A group of heavy black howler monkeys clustered on the roof of the opera house. Their growling and grunting had suddenly stopped, and an eerie silence seeped into the air. In the plaza below, a lone human stood among the bursting saplings and greenery, its exuberant jungle energy straining against paving stones and inexorably buckling concrete and asphalt.
The facade of the once-great cultural monument inaugurated to great fanfare in 1897 with money from wealthy rubber barons in what was then to be the most important urban center in the region, and for many decades afterward, the gateway to the Brazilian Amazon, was now a scene reminiscent of one of the darker chapters of Edgar H. Sullivan’s literary masterpiece The Lost Civilizations. Bright green vines snaked wildly across tiled floors and reached up to strangle pillars and columns, filling in arches. Here and there, the stained glass had broken where a branch had poked through a window and at night, fruit bats swarmed out into the cool, moist air, to hunt for insects in the abandoned mass of glass and concrete that was once Manaus.

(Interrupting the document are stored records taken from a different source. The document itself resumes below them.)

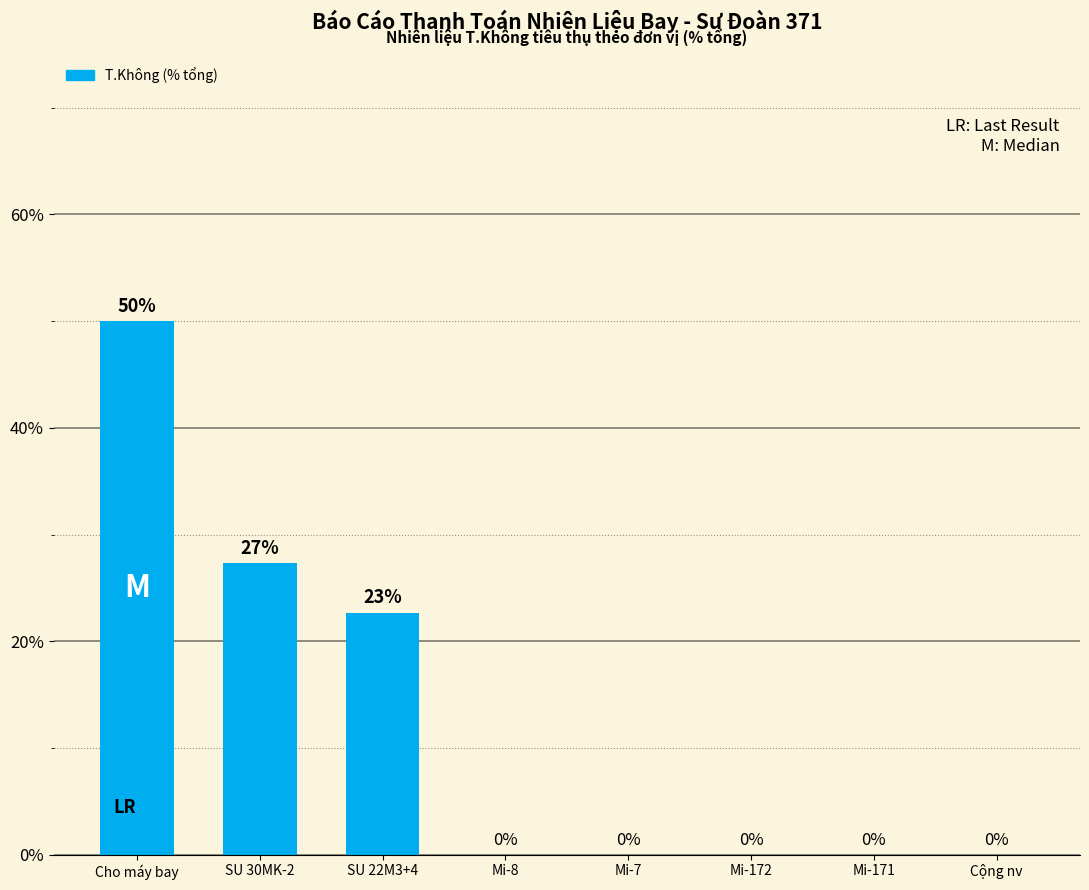

Which label corresponds to the largest value in the chart?

Cho máy bay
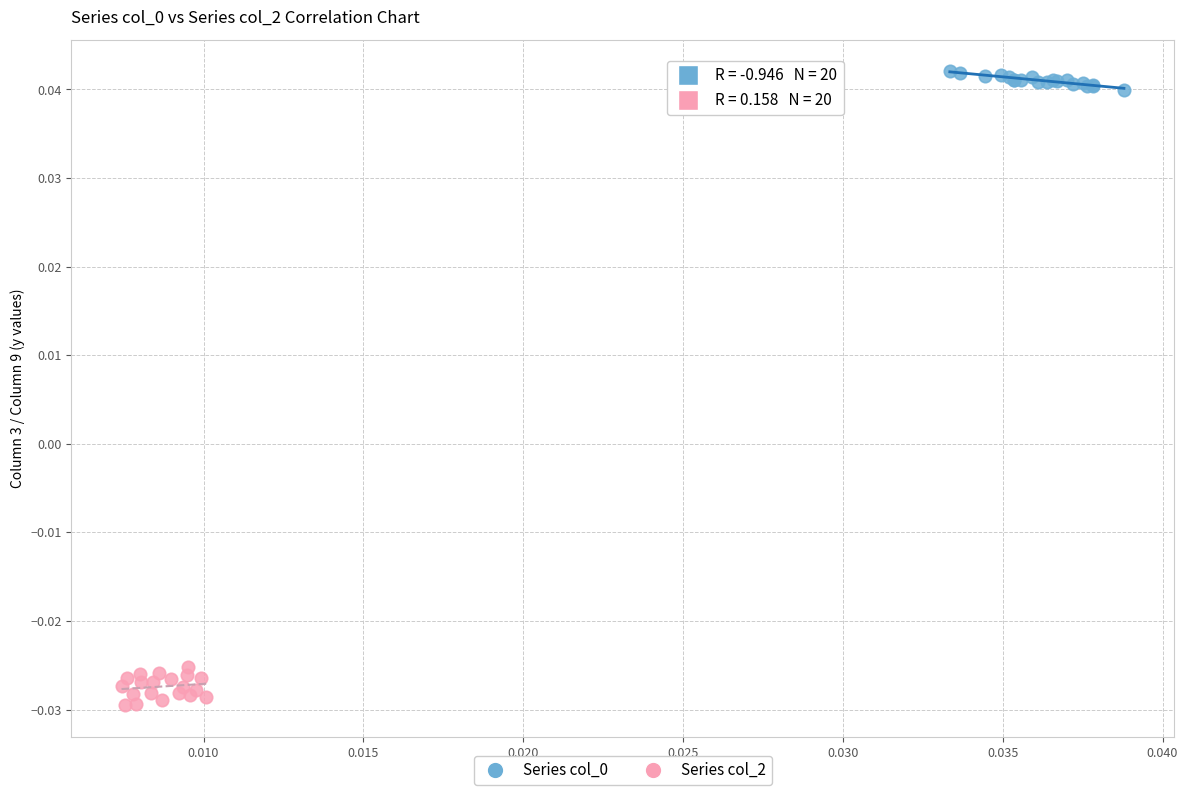

Which series reaches the minimum Y coordinate?

Series col_2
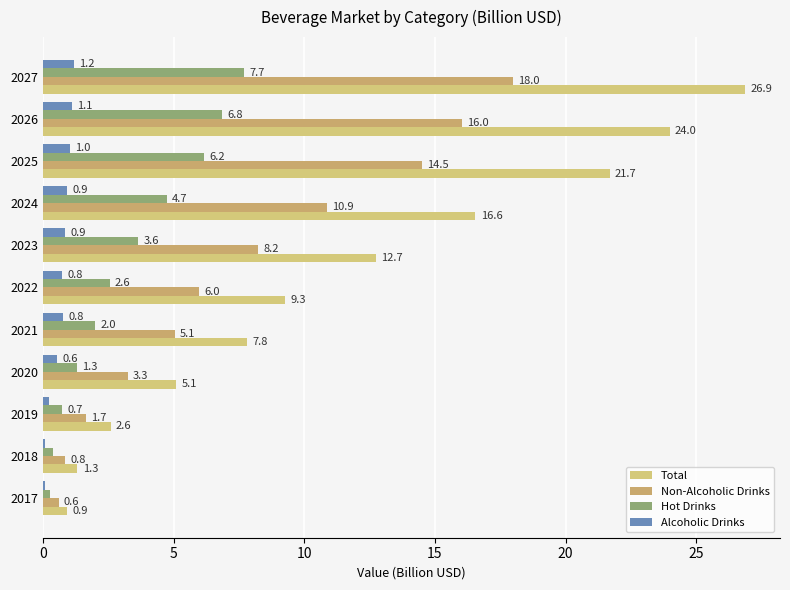

Reading left to right, transcribe all the data shown in this chart.

Total: 0.9	1.3	2.6	5.1	7.8	9.3	12.7	16.6	21.7	24.0	26.9
Non-Alcoholic Drinks: 0.6	0.8	1.7	3.3	5.1	6.0	8.2	10.9	14.5	16.0	18.0
Hot Drinks: 0.3	0.4	0.7	1.3	2.0	2.6	3.6	4.7	6.2	6.8	7.7
Alcoholic Drinks: 0.1	0.1	0.2	0.6	0.8	0.8	0.9	0.9	1.0	1.1	1.2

Back in the plaza, the man – the human the apes had noticed, was a man – stood marveling at the steaming mass of plants that were obviously thriving thanks to the extended absence of human feet. Of the famous Abertura dos Portos monument placed in the middle of this space, only the outstretched arm of a bronze woman holding a torch – upon which now perched an indifferent black vulture – could be seen through the tangle of green. The undulating, epilepsy-inducing black and white tile plaza floor was buried under decomposing leaves and marching ants. The scene was peaceful yet somehow menacing at the same time.
The man wiped his forehead and, swinging the machete, began to hack his way towards what used to be the grand staircase leading up to the entrance of the grand building.
He had always wanted to go to the theater and this seemed a good a time as any.